Dots do not mean any optical specifications or quality levels.
Kenko Teleplus does not have serial numbers.

If you gave any other questions - do not hesitate to ask.

Best regards
Alen


----------



## Mt Spokane Photography (Jul 25, 2015)

TeT said:


> In regards to the issues; my yellow dot works on all my interested lenses (135 L & 70 300 L) and both my cameras 6D + SL1. Also works with my buddies 5DIII and and same lenses.
> 
> Here is what I received from Kenko after 3 weeks:
> 
> ...



Try a 100mm L on a 5D MK III with AFMA turned on on your yellow dot TC. That's where my 1.4X with blue dot locked up the camera. I could turn off AFMA and it would work, but I need +10, so the images would suffer. Typically, a different AFMA setting is needed for lens plus TC, but since you could not turn on AFMA for certain lenses, I found it to be worthless and sent it back.

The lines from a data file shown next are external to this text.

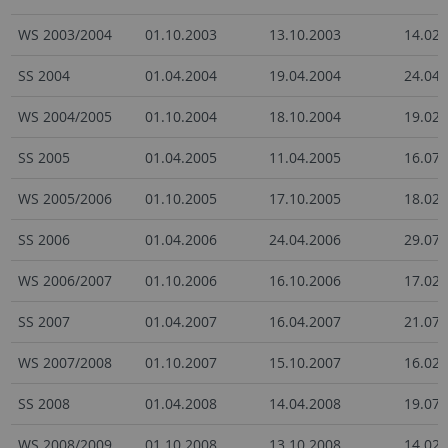
WS 2003/2004
01.10.2003
13.10.2003
14.02.
SS 2004
01.04.2004
19.04.2004
24.04.
WS 2004/2005
01.10.2004
18.10.2004
19.02.
SS 2005
01.04.2005
11.04.2005
16.07.
WS 2005/2006
01.10.2005
17.10.2005
18.02.
SS 2006
01.04.2006
24.04.2006
29.07.
WS 2006/2007
01.10.2006
16.10.2006
17.02.
SS 2007
01.04.2007
16.04.2007
21.07.
WS 2007/2008
01.10.2007
15.10.2007
16.02.
SS 2008
01.04.2008
14.04.2008
19.07.
WS 2008/2009
01.10.2008
13.10.2008
14.02.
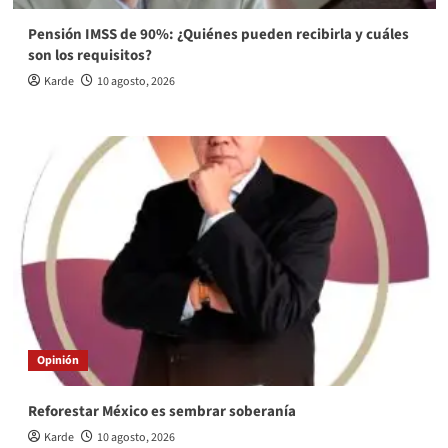
Pensión IMSS de 90%: ¿Quiénes pueden recibirla y cuáles
son los requisitos?
Karde
10 agosto, 2026
Opinión
Reforestar México es sembrar soberanía
Karde
10 agosto, 2026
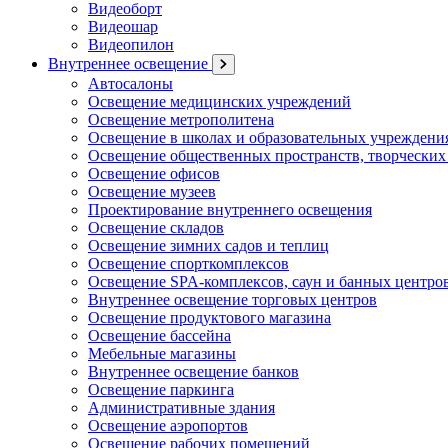
Видеоборт
Видеошар
Видеопилон
Внутреннее освещение
Автосалоны
Освещение медицинских учреждений
Освещение метрополитена
Освещение в школах и образовательных учреждени
Освещение общественных пространств, творческих
Освещение офисов
Освещение музеев
Проектирование внутреннего освещения
Освещение складов
Освещение зимних садов и теплиц
Освещение спорткомплексов
Освещение SPA-комплексов, саун и банных центро
Внутреннее освещение торговых центров
Освещение продуктового магазина
Освещение бассейна
Мебельные магазины
Внутреннее освещение банков
Освещение паркинга
Административные здания
Освещение аэропортов
Освещение рабочих помещений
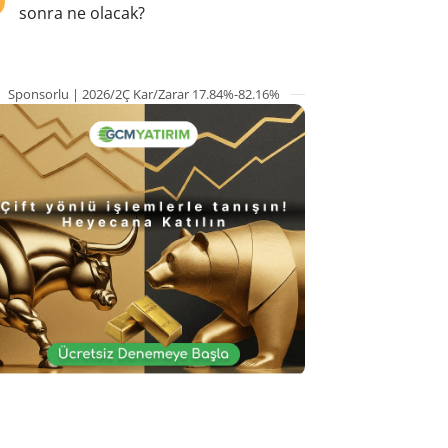
sonra ne olacak?
Sponsorlu | 2026/2Ç Kar/Zarar 17.84%-82.16%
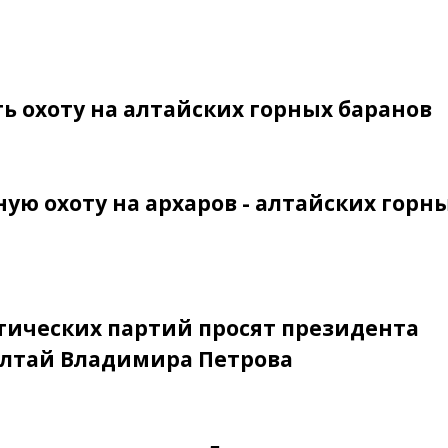
 охоту на алтайских горных баранов
ую охоту на архаров - алтайских горн
тических партий просят президента
 Алтай Владимира Петрова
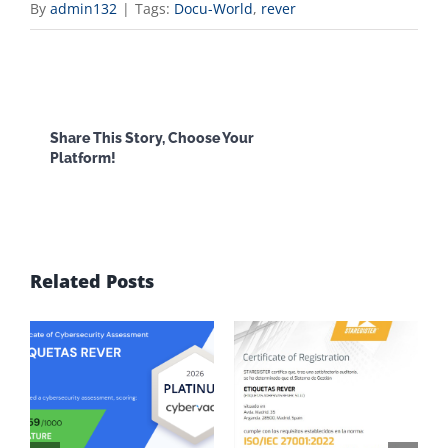
By
admin132
|
Tags:
Docu-World
,
rever
Facebook
X
Reddit
LinkedI
Share This Story, Choose Your
Platform!
WhatsApp
Email
Related Posts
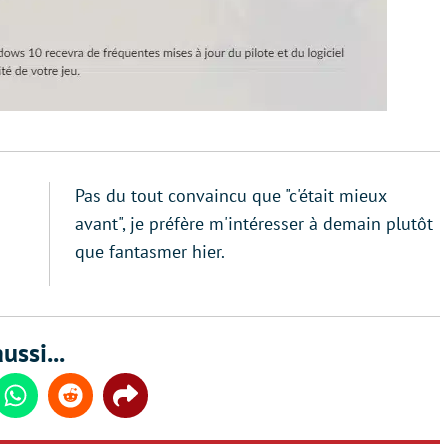
Pas du tout convaincu que "c'était mieux
avant", je préfère m'intéresser à demain plutôt
que fantasmer hier.
ussi...
din
Whatsapp
Reddit
Share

I here that the 7D MK II users are also having issues.

There is always someone who pipes up in discussions like this and says that it works fine with their T3i or other older camera. That's true, but if you want to upgrade cameras in the future, will it work then?


----------



## candc (Jul 25, 2015)

I have the 1.4x blue dot version, I believe its the latest.


----------